The year’s doors open
like those of language
toward the unknown.

This is the opening to Octavio Paz’s poem ‘January First,’ translated by Elizabeth Bishop on 1st January 1975. Good for her; I spent 1st January this year far from poetry, far from sobriety. Having mentioned language in the opening stanza the speaker assumes an authorial voice, we would be justified in hearing the voice as Paz himself:

Last night you told me: tomorrow
we shall have to think up signs,
sketch a landscape, fabricate a plan
on the double page
of day and paper.
Tomorrow, we shall have to invent,
once more,
the reality of this world.

Of course the invention of ‘reality’ is not a vocation unique to the writer, particularly in the twenty-first century where realities – plural – are quite consciously and actively invented. I do not think Paz is making any special claim on his abilities to invent reality. What he does instead is highlight the fact that the passing of the year reminds us of our role in the invention of a reality which is temporal and will carry on in spite of us:

Time, with no help from us,
had placed
in exactly the same order as yesterday
houses in the empty street,
snow on the houses,
silence on the snow.

After the countdown, the fireworks, the slurring of Auld Lang Syne, after the coldest sunrise on the long walk home, and after the hangover and hair-of-the-dog comes a feeling that with the arrival of January something and nothing has changed. Time moves, time moves regardless of our achievements or efforts to mark our realities with something significant and lasting. The sentiment brings to mind Eliot’s Four Quartets: ‘Time present and time past / Are both perhaps present in time future / And time future contained in time past.’ The welcoming in of the New Year gathers the tenses together; we wrap them around ourselves like a blanket in the cold and take measure of reality.

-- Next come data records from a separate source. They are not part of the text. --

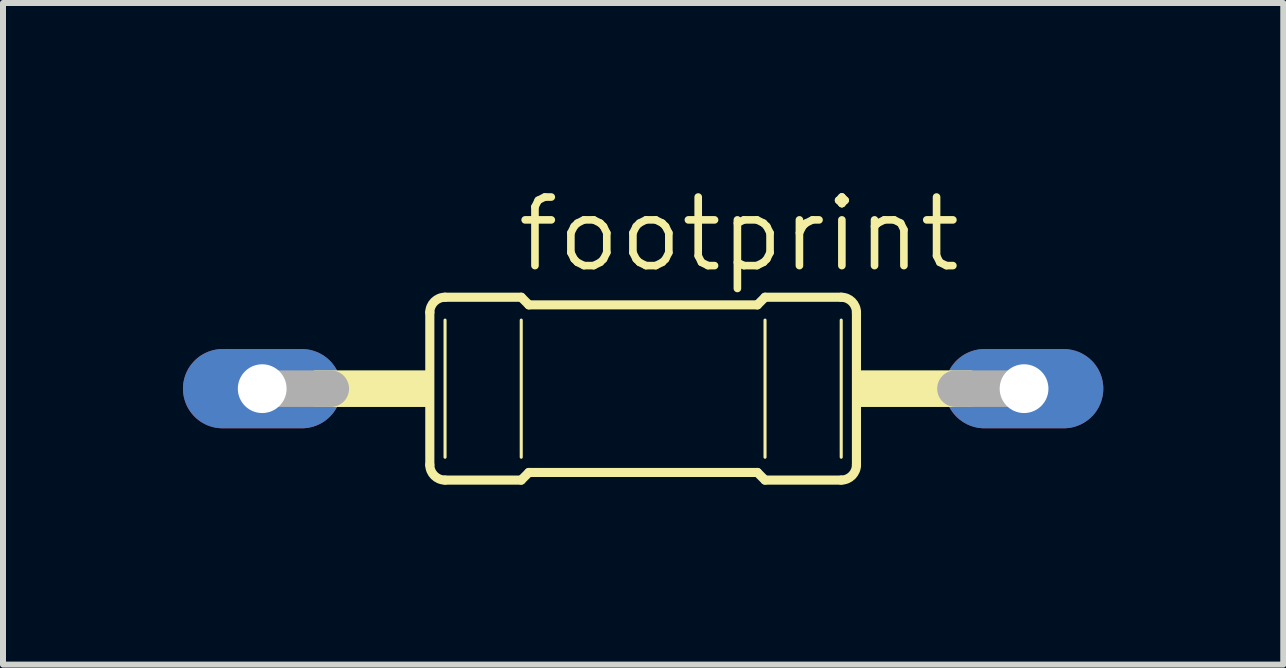
<source format=kicad_pcb>
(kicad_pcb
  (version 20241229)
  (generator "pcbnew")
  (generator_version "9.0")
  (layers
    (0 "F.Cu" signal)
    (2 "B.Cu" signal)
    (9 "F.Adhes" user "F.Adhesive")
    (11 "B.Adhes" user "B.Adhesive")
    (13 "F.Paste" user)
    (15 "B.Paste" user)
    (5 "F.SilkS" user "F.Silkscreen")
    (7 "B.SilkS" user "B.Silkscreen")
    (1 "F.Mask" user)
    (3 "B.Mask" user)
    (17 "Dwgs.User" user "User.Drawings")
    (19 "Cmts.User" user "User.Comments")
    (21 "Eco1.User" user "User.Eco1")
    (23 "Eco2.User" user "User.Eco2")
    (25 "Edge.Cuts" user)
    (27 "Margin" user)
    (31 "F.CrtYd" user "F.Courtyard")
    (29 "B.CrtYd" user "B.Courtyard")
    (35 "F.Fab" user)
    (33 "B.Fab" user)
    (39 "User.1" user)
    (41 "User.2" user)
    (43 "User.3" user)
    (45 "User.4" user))
  (footprint "footprint"
    (layer "F.Cu")
    (at 7.671 3.429)
    (property "Reference" "footprint" (at -2.159 -1.905 0) (layer "F.SilkS") (effects (font (size 1.143 1.143) (thickness 0.127)) (justify left bottom)))
    (fp_line (start -3.556 1.27) (end -3.556 -1.27) (stroke (width 0.152) (type solid)) (layer "F.SilkS"))
    (fp_line (start -3.302 -1.524) (end -2.032 -1.524) (stroke (width 0.152) (type solid)) (layer "F.SilkS"))
    (fp_line (start -3.302 -1.143) (end -3.302 1.143) (stroke (width 0.051) (type solid)) (layer "F.SilkS"))
    (fp_line (start -3.302 1.524) (end -2.032 1.524) (stroke (width 0.152) (type solid)) (layer "F.SilkS"))
    (fp_line (start -2.032 -1.143) (end -2.032 1.143) (stroke (width 0.051) (type solid)) (layer "F.SilkS"))
    (fp_line (start -1.905 -1.397) (end -2.032 -1.524) (stroke (width 0.152) (type solid)) (layer "F.SilkS"))
    (fp_line (start -1.905 1.397) (end -2.032 1.524) (stroke (width 0.152) (type solid)) (layer "F.SilkS"))
    (fp_line (start 1.905 -1.397) (end -1.905 -1.397) (stroke (width 0.152) (type solid)) (layer "F.SilkS"))
    (fp_line (start 1.905 -1.397) (end 2.032 -1.524) (stroke (width 0.152) (type solid)) (layer "F.SilkS"))
    (fp_line (start 1.905 1.397) (end -1.905 1.397) (stroke (width 0.152) (type solid)) (layer "F.SilkS"))
    (fp_line (start 1.905 1.397) (end 2.032 1.524) (stroke (width 0.152) (type solid)) (layer "F.SilkS"))
    (fp_line (start 2.032 -1.143) (end 2.032 1.143) (stroke (width 0.051) (type solid)) (layer "F.SilkS"))
    (fp_line (start 3.302 -1.524) (end 2.032 -1.524) (stroke (width 0.152) (type solid)) (layer "F.SilkS"))
    (fp_line (start 3.302 -1.143) (end 3.302 1.143) (stroke (width 0.051) (type solid)) (layer "F.SilkS"))
    (fp_line (start 3.302 1.524) (end 2.032 1.524) (stroke (width 0.152) (type solid)) (layer "F.SilkS"))
    (fp_line (start 3.556 1.27) (end 3.556 -1.27) (stroke (width 0.152) (type solid)) (layer "F.SilkS"))
    (fp_arc (start -3.556 -1.27) (mid -3.481605 -1.449605) (end -3.302 -1.524) (stroke (width 0.1524) (type solid)) (layer "F.SilkS"))
    (fp_arc (start -3.302 1.524) (mid -3.481605 1.449605) (end -3.556 1.27) (stroke (width 0.1524) (type solid)) (layer "F.SilkS"))
    (fp_arc (start 3.302 -1.524) (mid 3.481605 -1.449605) (end 3.556 -1.27) (stroke (width 0.1524) (type solid)) (layer "F.SilkS"))
    (fp_arc (start 3.556 1.27) (mid 3.481605 1.449605) (end 3.302 1.524) (stroke (width 0.1524) (type solid)) (layer "F.SilkS"))
    (fp_poly (pts (xy -5.486 0.305) (xy -3.556 0.305) (xy -3.556 -0.305) (xy -5.486 -0.305)) (stroke (width 0) (type solid)) (fill yes) (layer "F.SilkS"))
    (fp_poly (pts (xy 3.556 0.305) (xy 5.486 0.305) (xy 5.486 -0.305) (xy 3.556 -0.305)) (stroke (width 0) (type solid)) (fill yes) (layer "F.SilkS"))
    (fp_line (start -6.35 0) (end -5.207 0) (stroke (width 0.61) (type solid)) (layer "F.Fab"))
    (fp_line (start 6.35 0) (end 5.207 0) (stroke (width 0.61) (type solid)) (layer "F.Fab"))
    (pad "1" thru_hole oval (at -6.35 0) (size 2.642 1.321) (drill 0.813) (layers "*.Cu" "*.Mask"))
    (pad "2" thru_hole oval (at 6.35 0) (size 2.642 1.321) (drill 0.813) (layers "*.Cu" "*.Mask")))
  (gr_rect
    (start -3 -3)
    (end 18.342 8.029)
    (stroke (width 0.1) (type default))
    (fill no)
    (layer "Edge.Cuts")))
</source>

It’s perhaps natural, then, that we resolve to do more, to be better, to be in a position in twelve months time to say we did something worthwhile. Resolution is at the heart of any artistic movement or endeavour. Not in the sense of closing-down, the sense of happily ever after got the girl won the race saved mankind – but rather in the sense re-solution, of re-solving, to contribute to a canon or tradition by, as Stein so neatly put it, ‘beginning again and again,’ and answering the same questions again and again and asking them in different ways.

In late twenty-twelve Lighthouse began as a solution to a surplus of excellent new UK-based writers competing for limited space in a small number of quality print magazines and in doing so act as a bridge to individual publication with Gatehouse press, thereby providing a career-path of sorts. In the past year we managed to raise our start up costs with no external funding and continue to run on our own turnover, we published poetry and fiction from lesser known writers alongside features and articles from Sam Riviere, Matthew Welton and others. In addition to our own audience, some of the writing we have published has been picked up by Salt for their Best British Poetry series and Gatehouse Press have commissioned the first in what will be an annual series of pamphlets from regular Lighthouse contributors.

But it’s as reductive as it is rewarding to list our achievements of the last twelve months. What’s more important is our resolve to not let the generosity of our contributors and readers be met with anything less than a renewed and strengthened effort to continue making a magazine that we are as proud to publish as our writers are to appear in. The word resolve arrives in our language via the Latin solvere; to loosen, untie, free up; so our resolutions will be more a rough set of guiding principles for the year, rather than hard targets (they’re for us to argue over in our staff meetings).

They are as follows:
1. Wider distribution across the UK.
2. To run launch events in London as well as Norwich to provide more opportunities for our writers to showcase their work.
3. To explore collaborative opportunities with other publications and institutions.